Reference: Actually there are several Doyle references in this ep, as well as a few other nods to other Doyle stories and to the BBC series Sherlock. Here they are in list form:
- Selden: the escaped convict wandering the moor, in this ep he’s an anti-GMO activist who online-rages at the Baskervilles and Stapleton’s company.
- Stapleton: the naturalist and owner of the killer dog, in this ep he’s an engineer who works with the robotics that were stolen to create this story’s version of the Hound.
- Charles, Henry, and Hugo Baskerville: like in the original, they’re all relatives in line for a large inheritance (large enough to kill for). There’s no mention of ancestor Hugo being a kidnapper and roysterer, however, beyond him being a railway baron. The Hall in which Henry takes over is also called Baskerville Hall, and there’s a terrifying scene where he sees a mysterious creature outside his vast home that echoes the security lights scene in BBC Sherlock‘s version of this story.

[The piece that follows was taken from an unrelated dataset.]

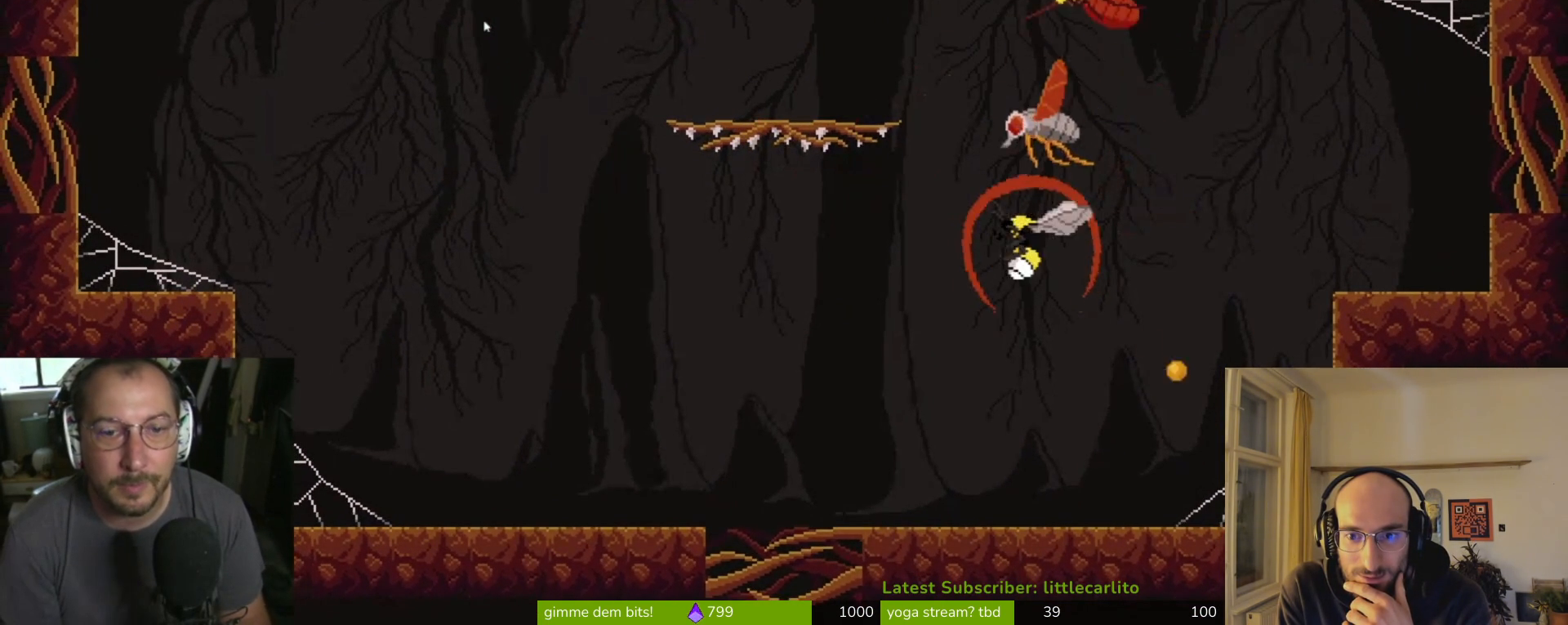
{"buttons": [], "left_stick": "up", "right_stick": "center", "events": [[33, "CIRCLE", "up"], [67, "CIRCLE", "down"], [133, "CIRCLE", "up"], [200, "CIRCLE", "down"], [267, "CIRCLE", "up"]]}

- Barrymore isn’t a butler in this ep, but he does supply inside information, here about Stapleton. Apparently Stapleton has been seeing prostitutes at a fancy hotel named Undershaw (another reference: this one to the name of Conan Doyle’s house).
- References to a genetically modified “superdog” and inserting jellyfish genes into an animal to make it glow are echoes again of BBC Sherlock‘s “The Hounds of Baskerville.”

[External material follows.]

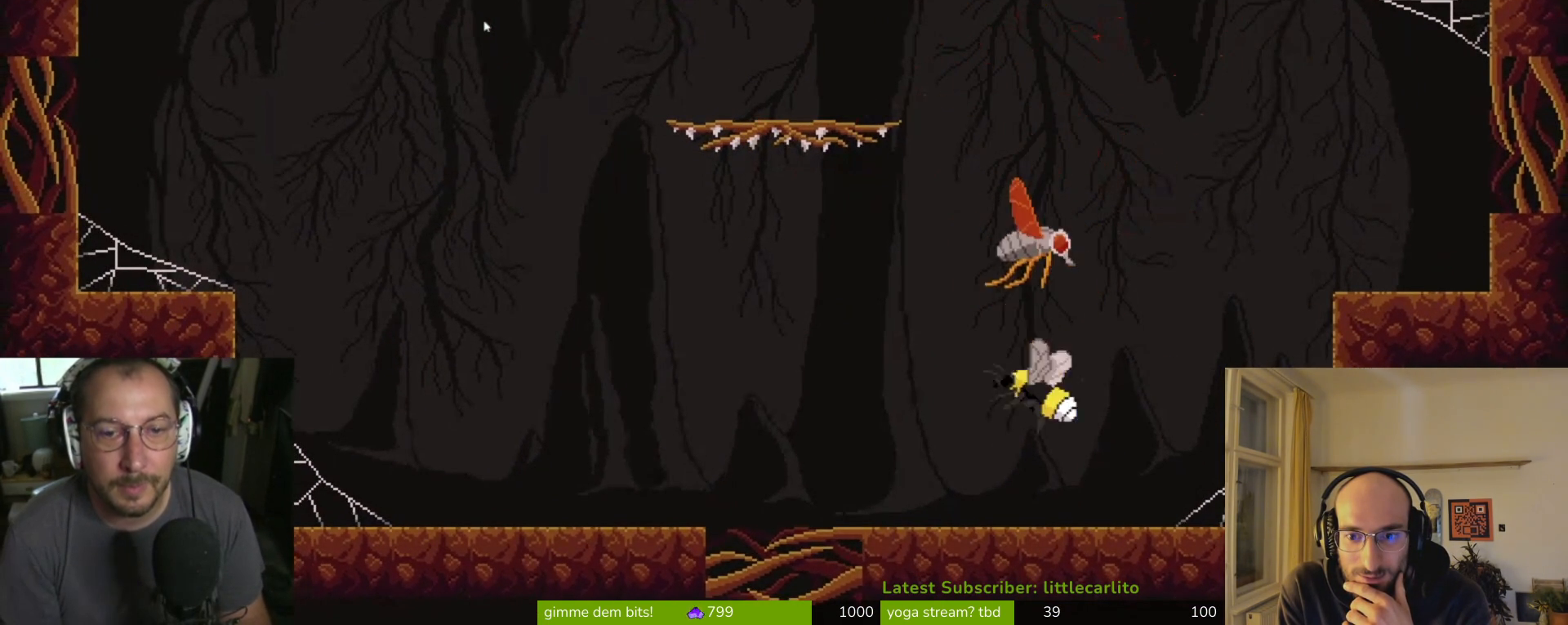
{"buttons": [], "left_stick": "up", "right_stick": "center", "events": [[67, "CIRCLE", "down"], [133, "CIRCLE", "up"], [200, "CIRCLE", "down"], [300, "CIRCLE", "up"], [400, "CIRCLE", "down"], [467, "CIRCLE", "up"]]}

- Laura Lyons: a pivotal minor character in the original, here she’s the remote murderer, owner of the robotic “hound” and attempting to claim the inheritance much like Holmes imagined Stapleton would have in the original.
- “The woman”: when Sherlock talks about Irene Adler to his morgue-Doctor friend, he refers to her not by name, but as “the woman,” just as Holmes does in the original.